### THE PROBLEM
Output all entries below exactly as they are given.

*** DATA RECORDS Section Begins ***

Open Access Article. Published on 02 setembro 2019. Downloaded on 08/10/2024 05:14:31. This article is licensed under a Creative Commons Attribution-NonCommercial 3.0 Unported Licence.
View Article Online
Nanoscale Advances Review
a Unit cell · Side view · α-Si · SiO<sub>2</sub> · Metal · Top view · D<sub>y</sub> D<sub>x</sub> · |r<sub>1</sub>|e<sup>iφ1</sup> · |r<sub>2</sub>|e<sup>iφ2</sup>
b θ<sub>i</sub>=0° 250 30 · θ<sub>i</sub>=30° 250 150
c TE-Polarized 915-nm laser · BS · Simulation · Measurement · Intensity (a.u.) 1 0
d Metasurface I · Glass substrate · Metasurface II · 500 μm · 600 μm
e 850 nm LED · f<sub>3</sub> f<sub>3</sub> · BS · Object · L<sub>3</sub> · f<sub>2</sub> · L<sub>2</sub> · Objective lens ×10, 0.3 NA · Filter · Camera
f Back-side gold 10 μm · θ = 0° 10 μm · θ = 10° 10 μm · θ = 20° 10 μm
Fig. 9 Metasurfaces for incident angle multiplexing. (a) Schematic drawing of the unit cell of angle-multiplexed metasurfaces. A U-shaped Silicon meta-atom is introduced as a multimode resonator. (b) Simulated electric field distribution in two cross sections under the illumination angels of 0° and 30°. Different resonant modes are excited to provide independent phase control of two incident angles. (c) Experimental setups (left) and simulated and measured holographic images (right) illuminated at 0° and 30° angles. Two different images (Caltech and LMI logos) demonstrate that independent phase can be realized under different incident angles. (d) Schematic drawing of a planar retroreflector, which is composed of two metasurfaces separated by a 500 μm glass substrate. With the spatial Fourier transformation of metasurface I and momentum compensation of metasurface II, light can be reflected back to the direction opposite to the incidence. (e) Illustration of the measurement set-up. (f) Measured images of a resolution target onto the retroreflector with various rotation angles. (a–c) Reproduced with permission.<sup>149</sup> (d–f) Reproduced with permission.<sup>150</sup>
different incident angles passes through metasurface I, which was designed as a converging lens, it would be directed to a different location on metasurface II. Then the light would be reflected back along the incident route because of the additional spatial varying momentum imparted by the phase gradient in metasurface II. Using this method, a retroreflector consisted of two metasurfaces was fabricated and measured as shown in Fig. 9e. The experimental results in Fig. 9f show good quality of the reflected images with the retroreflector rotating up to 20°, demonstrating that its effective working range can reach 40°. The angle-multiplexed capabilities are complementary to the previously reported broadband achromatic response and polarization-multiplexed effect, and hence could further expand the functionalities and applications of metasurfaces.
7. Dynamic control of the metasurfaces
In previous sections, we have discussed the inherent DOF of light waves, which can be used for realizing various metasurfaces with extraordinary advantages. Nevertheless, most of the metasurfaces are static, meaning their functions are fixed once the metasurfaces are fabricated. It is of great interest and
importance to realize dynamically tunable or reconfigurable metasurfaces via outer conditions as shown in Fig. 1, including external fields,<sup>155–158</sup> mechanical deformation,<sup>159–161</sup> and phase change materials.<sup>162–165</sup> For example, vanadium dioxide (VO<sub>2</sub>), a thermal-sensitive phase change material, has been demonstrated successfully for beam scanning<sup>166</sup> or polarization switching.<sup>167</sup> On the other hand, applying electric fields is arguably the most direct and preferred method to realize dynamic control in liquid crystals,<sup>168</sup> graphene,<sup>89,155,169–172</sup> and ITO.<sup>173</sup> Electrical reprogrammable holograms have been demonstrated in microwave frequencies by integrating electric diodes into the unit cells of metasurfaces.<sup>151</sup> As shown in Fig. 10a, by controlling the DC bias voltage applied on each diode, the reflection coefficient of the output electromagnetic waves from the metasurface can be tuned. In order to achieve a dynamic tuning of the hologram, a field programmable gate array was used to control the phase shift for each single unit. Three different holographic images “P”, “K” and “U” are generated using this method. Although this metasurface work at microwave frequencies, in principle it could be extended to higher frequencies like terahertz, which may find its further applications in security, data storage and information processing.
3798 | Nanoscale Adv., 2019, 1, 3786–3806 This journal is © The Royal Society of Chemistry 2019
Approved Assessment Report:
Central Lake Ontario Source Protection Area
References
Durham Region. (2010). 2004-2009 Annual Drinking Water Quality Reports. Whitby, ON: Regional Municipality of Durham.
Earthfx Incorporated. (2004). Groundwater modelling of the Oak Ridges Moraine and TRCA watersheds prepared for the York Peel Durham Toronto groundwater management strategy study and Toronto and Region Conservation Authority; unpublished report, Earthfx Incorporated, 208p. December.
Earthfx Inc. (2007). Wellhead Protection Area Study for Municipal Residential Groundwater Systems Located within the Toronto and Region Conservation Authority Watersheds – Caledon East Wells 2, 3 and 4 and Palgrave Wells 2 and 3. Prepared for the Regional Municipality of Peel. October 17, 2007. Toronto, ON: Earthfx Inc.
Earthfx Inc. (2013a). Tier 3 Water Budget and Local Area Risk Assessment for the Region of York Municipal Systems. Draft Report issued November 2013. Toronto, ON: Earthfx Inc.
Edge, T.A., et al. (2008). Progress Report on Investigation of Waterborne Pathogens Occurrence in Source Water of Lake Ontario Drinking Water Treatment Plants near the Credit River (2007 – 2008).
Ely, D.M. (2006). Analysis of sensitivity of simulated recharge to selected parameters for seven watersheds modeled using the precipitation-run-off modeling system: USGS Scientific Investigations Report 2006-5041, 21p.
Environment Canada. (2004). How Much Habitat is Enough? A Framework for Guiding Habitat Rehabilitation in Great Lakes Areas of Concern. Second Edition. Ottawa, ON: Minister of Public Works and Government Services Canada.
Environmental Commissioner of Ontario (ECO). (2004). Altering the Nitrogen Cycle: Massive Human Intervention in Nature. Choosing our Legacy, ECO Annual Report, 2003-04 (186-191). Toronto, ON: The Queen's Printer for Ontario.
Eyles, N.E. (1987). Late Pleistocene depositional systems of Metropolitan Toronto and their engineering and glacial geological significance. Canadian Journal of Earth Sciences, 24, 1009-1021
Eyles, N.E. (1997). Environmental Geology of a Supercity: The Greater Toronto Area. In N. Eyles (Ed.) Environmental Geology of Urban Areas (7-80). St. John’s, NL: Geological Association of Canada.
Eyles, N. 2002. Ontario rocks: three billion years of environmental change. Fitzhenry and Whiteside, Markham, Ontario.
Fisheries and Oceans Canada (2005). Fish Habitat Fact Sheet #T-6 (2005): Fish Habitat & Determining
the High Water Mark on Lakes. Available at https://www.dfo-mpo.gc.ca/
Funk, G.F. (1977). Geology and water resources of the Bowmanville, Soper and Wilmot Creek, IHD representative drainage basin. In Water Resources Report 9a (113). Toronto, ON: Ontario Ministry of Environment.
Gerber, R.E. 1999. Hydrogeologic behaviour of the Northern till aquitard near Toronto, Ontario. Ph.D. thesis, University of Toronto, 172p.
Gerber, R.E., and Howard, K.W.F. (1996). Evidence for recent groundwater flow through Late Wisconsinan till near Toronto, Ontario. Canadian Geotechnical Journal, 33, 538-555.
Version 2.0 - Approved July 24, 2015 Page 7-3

*** DATA RECORDS Section Ends ***

### RESPONSE TO THIS TASK
Open Access Article. Published on 02 setembro 2019. Downloaded on 08/10/2024 05:14:31. This article is licensed under a Creative Commons Attribution-NonCommercial 3.0 Unported Licence.
View Article Online
Nanoscale Advances Review
a Unit cell · Side view · α-Si · SiO<sub>2</sub> · Metal · Top view · D<sub>y</sub> D<sub>x</sub> · |r<sub>1</sub>|e<sup>iφ1</sup> · |r<sub>2</sub>|e<sup>iφ2</sup>
b θ<sub>i</sub>=0° 250 30 · θ<sub>i</sub>=30° 250 150
c TE-Polarized 915-nm laser · BS · Simulation · Measurement · Intensity (a.u.) 1 0
d Metasurface I · Glass substrate · Metasurface II · 500 μm · 600 μm
e 850 nm LED · f<sub>3</sub> f<sub>3</sub> · BS · Object · L<sub>3</sub> · f<sub>2</sub> · L<sub>2</sub> · Objective lens ×10, 0.3 NA · Filter · Camera
f Back-side gold 10 μm · θ = 0° 10 μm · θ = 10° 10 μm · θ = 20° 10 μm
Fig. 9 Metasurfaces for incident angle multiplexing. (a) Schematic drawing of the unit cell of angle-multiplexed metasurfaces. A U-shaped Silicon meta-atom is introduced as a multimode resonator. (b) Simulated electric field distribution in two cross sections under the illumination angels of 0° and 30°. Different resonant modes are excited to provide independent phase control of two incident angles. (c) Experimental setups (left) and simulated and measured holographic images (right) illuminated at 0° and 30° angles. Two different images (Caltech and LMI logos) demonstrate that independent phase can be realized under different incident angles. (d) Schematic drawing of a planar retroreflector, which is composed of two metasurfaces separated by a 500 μm glass substrate. With the spatial Fourier transformation of metasurface I and momentum compensation of metasurface II, light can be reflected back to the direction opposite to the incidence. (e) Illustration of the measurement set-up. (f) Measured images of a resolution target onto the retroreflector with various rotation angles. (a–c) Reproduced with permission.<sup>149</sup> (d–f) Reproduced with permission.<sup>150</sup>
different incident angles passes through metasurface I, which was designed as a converging lens, it would be directed to a different location on metasurface II. Then the light would be reflected back along the incident route because of the additional spatial varying momentum imparted by the phase gradient in metasurface II. Using this method, a retroreflector consisted of two metasurfaces was fabricated and measured as shown in Fig. 9e. The experimental results in Fig. 9f show good quality of the reflected images with the retroreflector rotating up to 20°, demonstrating that its effective working range can reach 40°. The angle-multiplexed capabilities are complementary to the previously reported broadband achromatic response and polarization-multiplexed effect, and hence could further expand the functionalities and applications of metasurfaces.
7. Dynamic control of the metasurfaces
In previous sections, we have discussed the inherent DOF of light waves, which can be used for realizing various metasurfaces with extraordinary advantages. Nevertheless, most of the metasurfaces are static, meaning their functions are fixed once the metasurfaces are fabricated. It is of great interest and
importance to realize dynamically tunable or reconfigurable metasurfaces via outer conditions as shown in Fig. 1, including external fields,<sup>155–158</sup> mechanical deformation,<sup>159–161</sup> and phase change materials.<sup>162–165</sup> For example, vanadium dioxide (VO<sub>2</sub>), a thermal-sensitive phase change material, has been demonstrated successfully for beam scanning<sup>166</sup> or polarization switching.<sup>167</sup> On the other hand, applying electric fields is arguably the most direct and preferred method to realize dynamic control in liquid crystals,<sup>168</sup> graphene,<sup>89,155,169–172</sup> and ITO.<sup>173</sup> Electrical reprogrammable holograms have been demonstrated in microwave frequencies by integrating electric diodes into the unit cells of metasurfaces.<sup>151</sup> As shown in Fig. 10a, by controlling the DC bias voltage applied on each diode, the reflection coefficient of the output electromagnetic waves from the metasurface can be tuned. In order to achieve a dynamic tuning of the hologram, a field programmable gate array was used to control the phase shift for each single unit. Three different holographic images “P”, “K” and “U” are generated using this method. Although this metasurface work at microwave frequencies, in principle it could be extended to higher frequencies like terahertz, which may find its further applications in security, data storage and information processing.
3798 | Nanoscale Adv., 2019, 1, 3786–3806 This journal is © The Royal Society of Chemistry 2019
Approved Assessment Report:
Central Lake Ontario Source Protection Area
References
Durham Region. (2010). 2004-2009 Annual Drinking Water Quality Reports. Whitby, ON: Regional Municipality of Durham.
Earthfx Incorporated. (2004). Groundwater modelling of the Oak Ridges Moraine and TRCA watersheds prepared for the York Peel Durham Toronto groundwater management strategy study and Toronto and Region Conservation Authority; unpublished report, Earthfx Incorporated, 208p. December.
Earthfx Inc. (2007). Wellhead Protection Area Study for Municipal Residential Groundwater Systems Located within the Toronto and Region Conservation Authority Watersheds – Caledon East Wells 2, 3 and 4 and Palgrave Wells 2 and 3. Prepared for the Regional Municipality of Peel. October 17, 2007. Toronto, ON: Earthfx Inc.
Earthfx Inc. (2013a). Tier 3 Water Budget and Local Area Risk Assessment for the Region of York Municipal Systems. Draft Report issued November 2013. Toronto, ON: Earthfx Inc.
Edge, T.A., et al. (2008). Progress Report on Investigation of Waterborne Pathogens Occurrence in Source Water of Lake Ontario Drinking Water Treatment Plants near the Credit River (2007 – 2008).
Ely, D.M. (2006). Analysis of sensitivity of simulated recharge to selected parameters for seven watersheds modeled using the precipitation-run-off modeling system: USGS Scientific Investigations Report 2006-5041, 21p.
Environment Canada. (2004). How Much Habitat is Enough? A Framework for Guiding Habitat Rehabilitation in Great Lakes Areas of Concern. Second Edition. Ottawa, ON: Minister of Public Works and Government Services Canada.
Environmental Commissioner of Ontario (ECO). (2004). Altering the Nitrogen Cycle: Massive Human Intervention in Nature. Choosing our Legacy, ECO Annual Report, 2003-04 (186-191). Toronto, ON: The Queen's Printer for Ontario.
Eyles, N.E. (1987). Late Pleistocene depositional systems of Metropolitan Toronto and their engineering and glacial geological significance. Canadian Journal of Earth Sciences, 24, 1009-1021
Eyles, N.E. (1997). Environmental Geology of a Supercity: The Greater Toronto Area. In N. Eyles (Ed.) Environmental Geology of Urban Areas (7-80). St. John’s, NL: Geological Association of Canada.
Eyles, N. 2002. Ontario rocks: three billion years of environmental change. Fitzhenry and Whiteside, Markham, Ontario.
Fisheries and Oceans Canada (2005). Fish Habitat Fact Sheet #T-6 (2005): Fish Habitat & Determining
the High Water Mark on Lakes. Available at https://www.dfo-mpo.gc.ca/
Funk, G.F. (1977). Geology and water resources of the Bowmanville, Soper and Wilmot Creek, IHD representative drainage basin. In Water Resources Report 9a (113). Toronto, ON: Ontario Ministry of Environment.
Gerber, R.E. 1999. Hydrogeologic behaviour of the Northern till aquitard near Toronto, Ontario. Ph.D. thesis, University of Toronto, 172p.
Gerber, R.E., and Howard, K.W.F. (1996). Evidence for recent groundwater flow through Late Wisconsinan till near Toronto, Ontario. Canadian Geotechnical Journal, 33, 538-555.
Version 2.0 - Approved July 24, 2015 Page 7-3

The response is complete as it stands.